There is no universal approach for companies to address the above risks of AI usage. Trade secret owners should consider a multifaceted approach, which may include some or all of the following:

  • Update Policies and Agreements: Revise existing intellectual property policies, non-disclosure agreements (NDAs) and employment agreements to explicitly prohibit unauthorized AI usage and clarify remote work data handling expectations. These foregoing should explicitly prohibit reverse engineering, including AI-assisted methods.
  • Increase Awareness, e.g., with Employee Training: Educate employees on what constitutes a trade secret and the consequences of misappropriation. Train staff about the risks of uploading sensitive data to AI tools and collaboration platforms. Ensure that your technology teams understand how AI tools (e.g. GitHub Copilot) can unintentionally leak confidential code.
  • Secure your Remote Workspace. Remind your personnel to take work calls with headphones; store confidential or privileged documents securely, for example, in a filing cabinet; and have conversations with the people who are sharing the remote working location to make sure that they are aware of their duties of trust and confidence.
  • Use Technology Controls. Implement endpoint protection, VPNs, multi-factor authentication (MFA), and device encryption. Use data loss prevention (DLP) tools to monitor data movement and flag unusual behavior.
  • Restrict AI Interactions. Limit or sandbox employee access to AI tools when handling sensitive data. Use enterprise AI platforms with strict privacy guarantees and audit trails.
  • Implement Consistent Exit Protocols for Departing Employees. Conduct thorough offboarding, including review of devices and access logs. Use forensic tools to check for recent downloads or transfers of confidential data. Monitor departed employees through exit interviews and tracking subsequent employment.
  • Use Access Control and Segmentation.

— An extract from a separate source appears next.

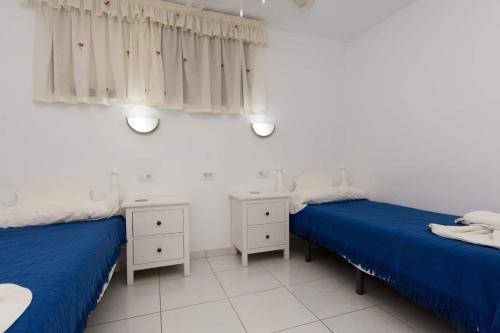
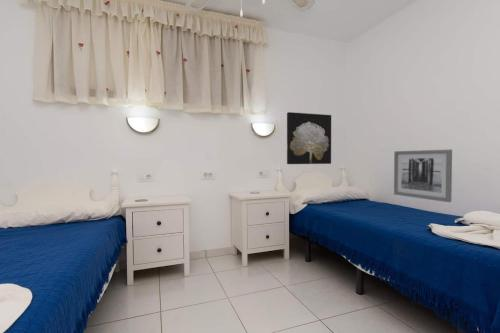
+ wall art [286,111,332,165]
+ wall art [393,149,453,203]
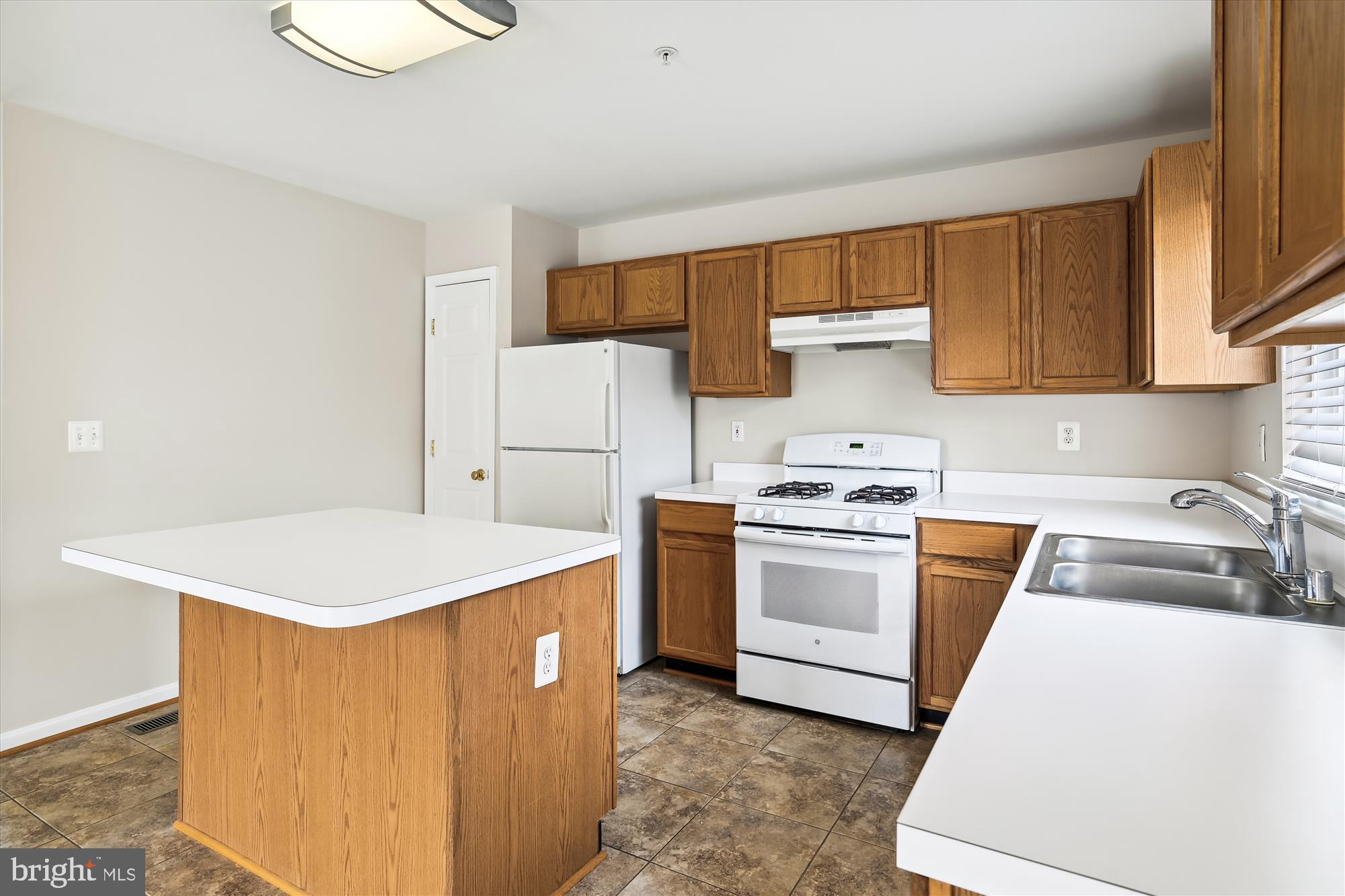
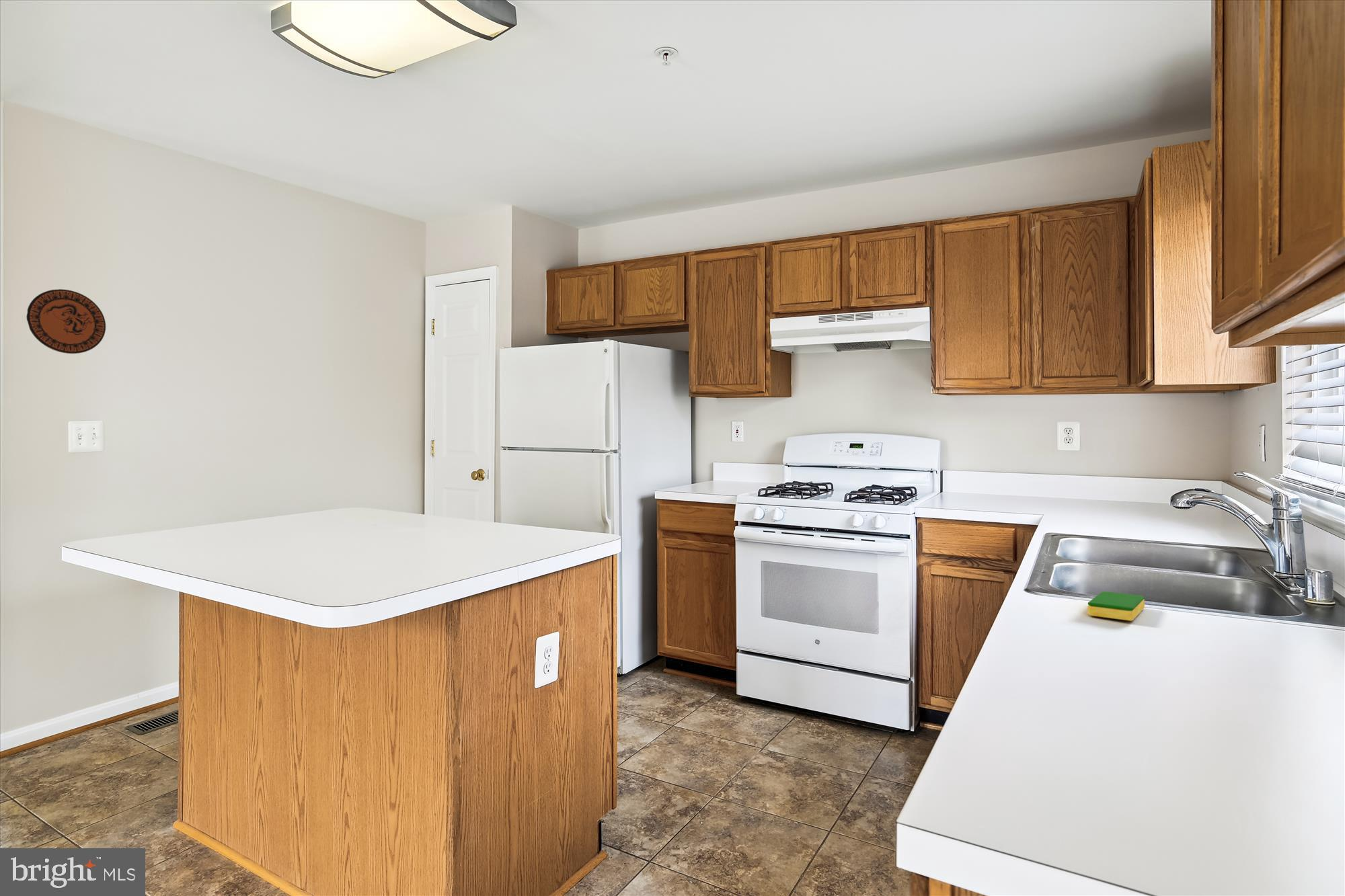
+ dish sponge [1087,591,1145,622]
+ decorative plate [26,288,106,354]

Enforce the principle of least privilege: only provide access to trade secrets on a need-to-know basis. Monitor access logs and perform regular audits of sensitive document access. Create visitor logs when meetings are held with people outside an organization and memorialize what was discussed including any trade secrets shared.
  • Document Your Trade Secrets and Access to Them. Maintain detailed trade secret access logs and associated documentation to aid in any future DTSA or state trade secret litigation. Regularly review your trade secret strategy with counsel to ensure swift action when misappropriation is suspected.

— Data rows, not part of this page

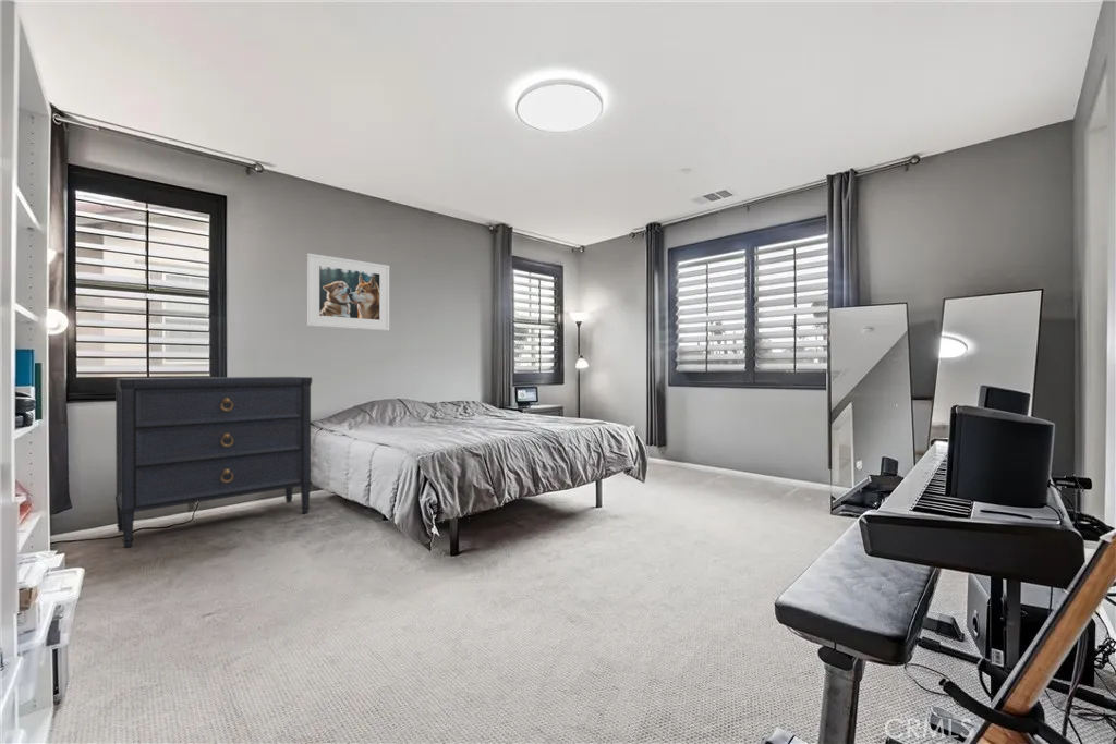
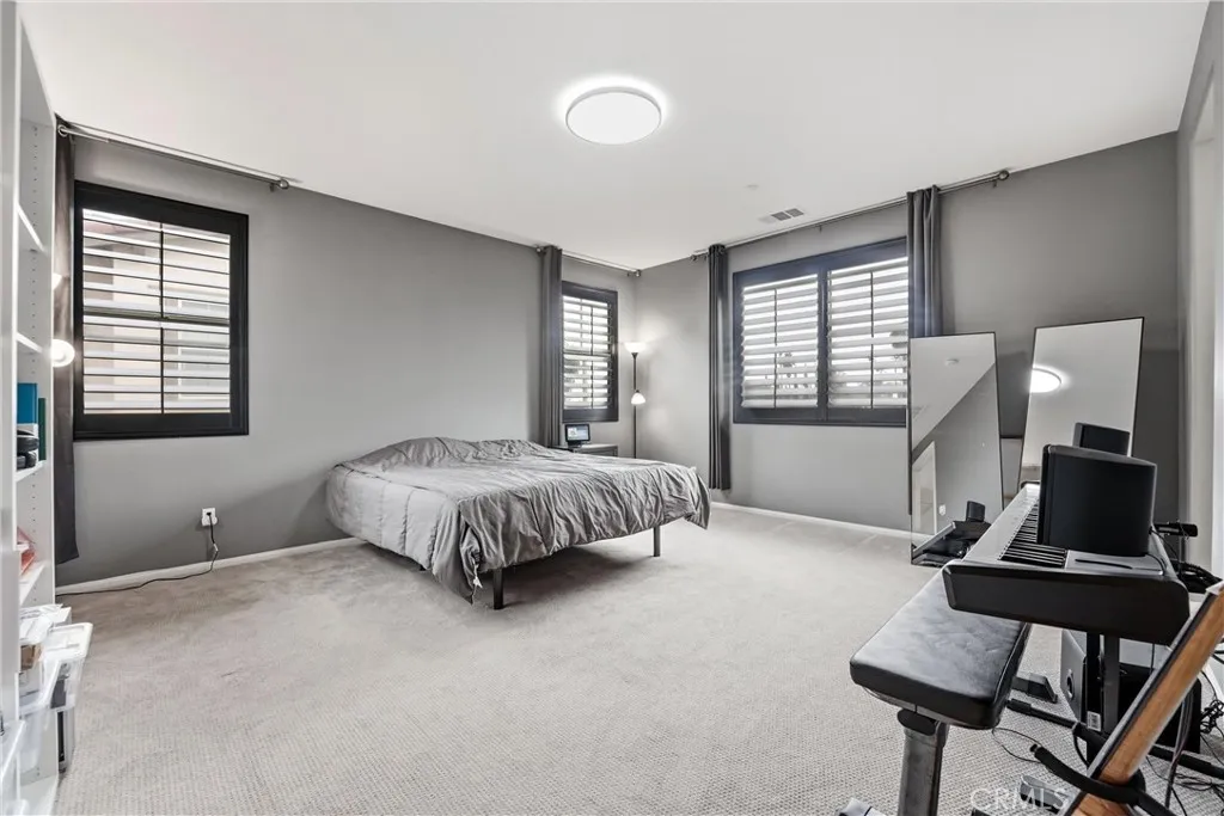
- dresser [113,376,313,549]
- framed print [306,253,390,331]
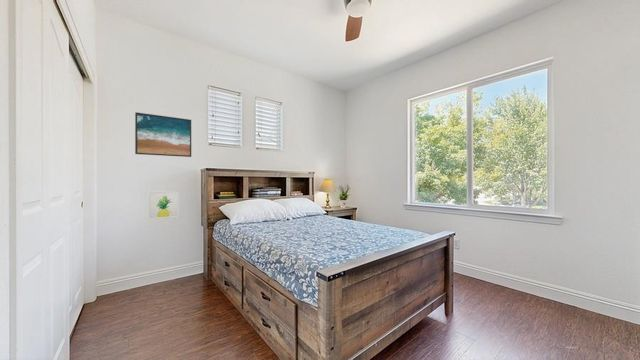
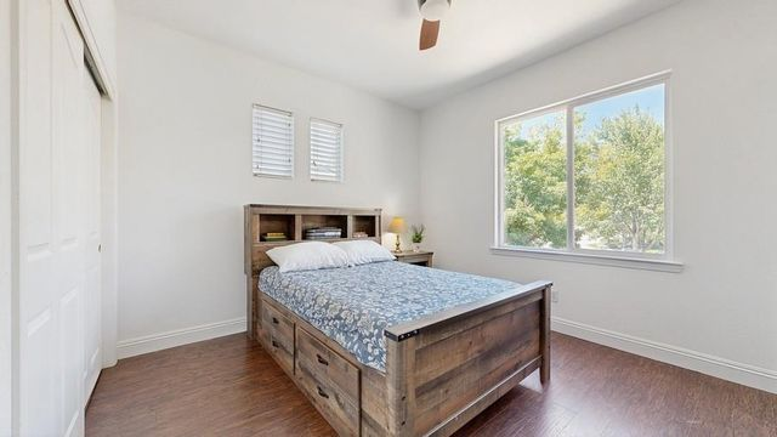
- wall art [147,190,180,220]
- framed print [134,111,192,158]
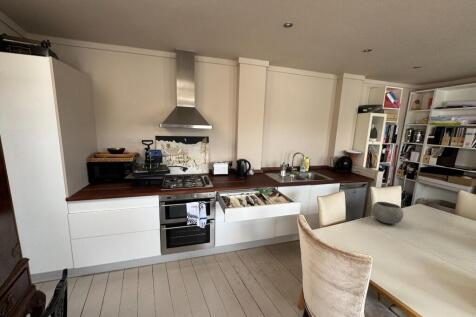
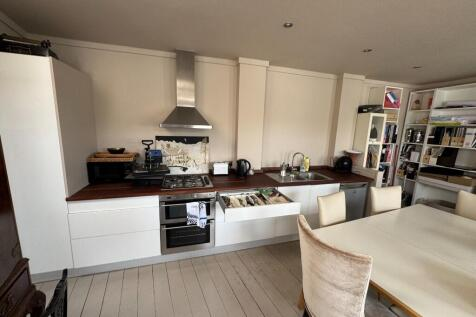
- bowl [371,201,404,225]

  • Use Technical Safeguards for AI Systems. Controlling the data used for training and inference, employing advanced encryption, and auditing AI model outputs for inadvertent disclosures. As evidenced by cases like West Technology Group LLC et al. v. Sundstrom (D. Conn. 2024), where an employee allegedly used an unauthorized AI program to record confidential meetings, clear policies on AI usage and comprehensive employee training are paramount.
  • Watermark proprietary datasets and models. Watermarking helps track unauthorized use of such proprietary datasets and models.

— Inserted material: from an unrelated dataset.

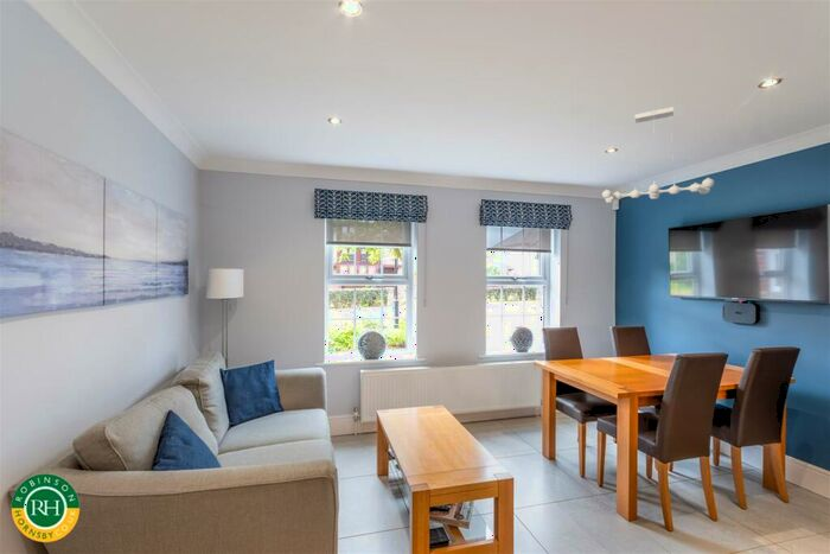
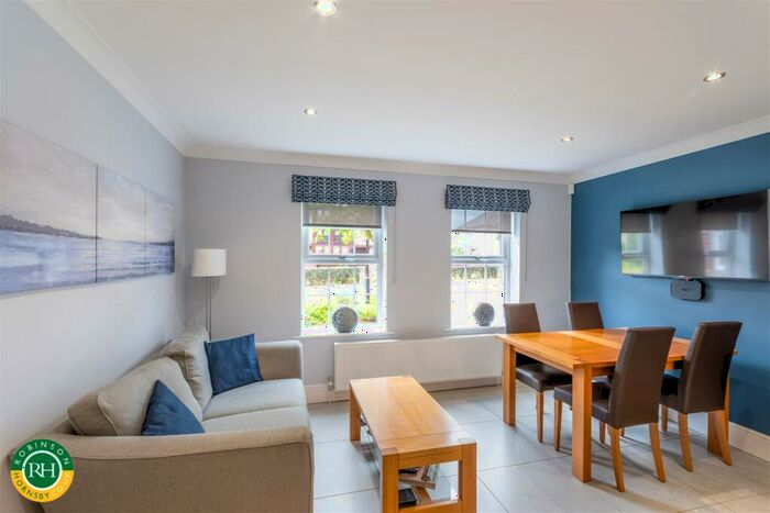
- chandelier [601,106,715,204]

  • Audit Third Party Vendors. Keep tabs on company vendors, especially those that are using AI tools that could absorb confidential inputs and leak them elsewhere.
  • Monitor Public Releases. Consider using automated tools to detect when competitors release functionality that closely mirrors your proprietary system or software.

CONCLUSION

Protecting trade secrets in the age of remote work and artificial intelligence demands a proactive and evolving strategy. The very tools that enhance innovation—virtual collaboration and AI—can become liabilities if misused or poorly managed. By modernizing legal agreements, leveraging technology solutions, and fostering a culture of security awareness, companies can mitigate these risks.

Case law continues to evolve in this space, and courts are increasingly sympathetic to plaintiffs that demonstrate both reasonable protective measures and prompt enforcement actions. As work continues to decentralize and AI tools grow in sophistication, the burden is on organizations to ensure that their most valuable information assets remain truly secret.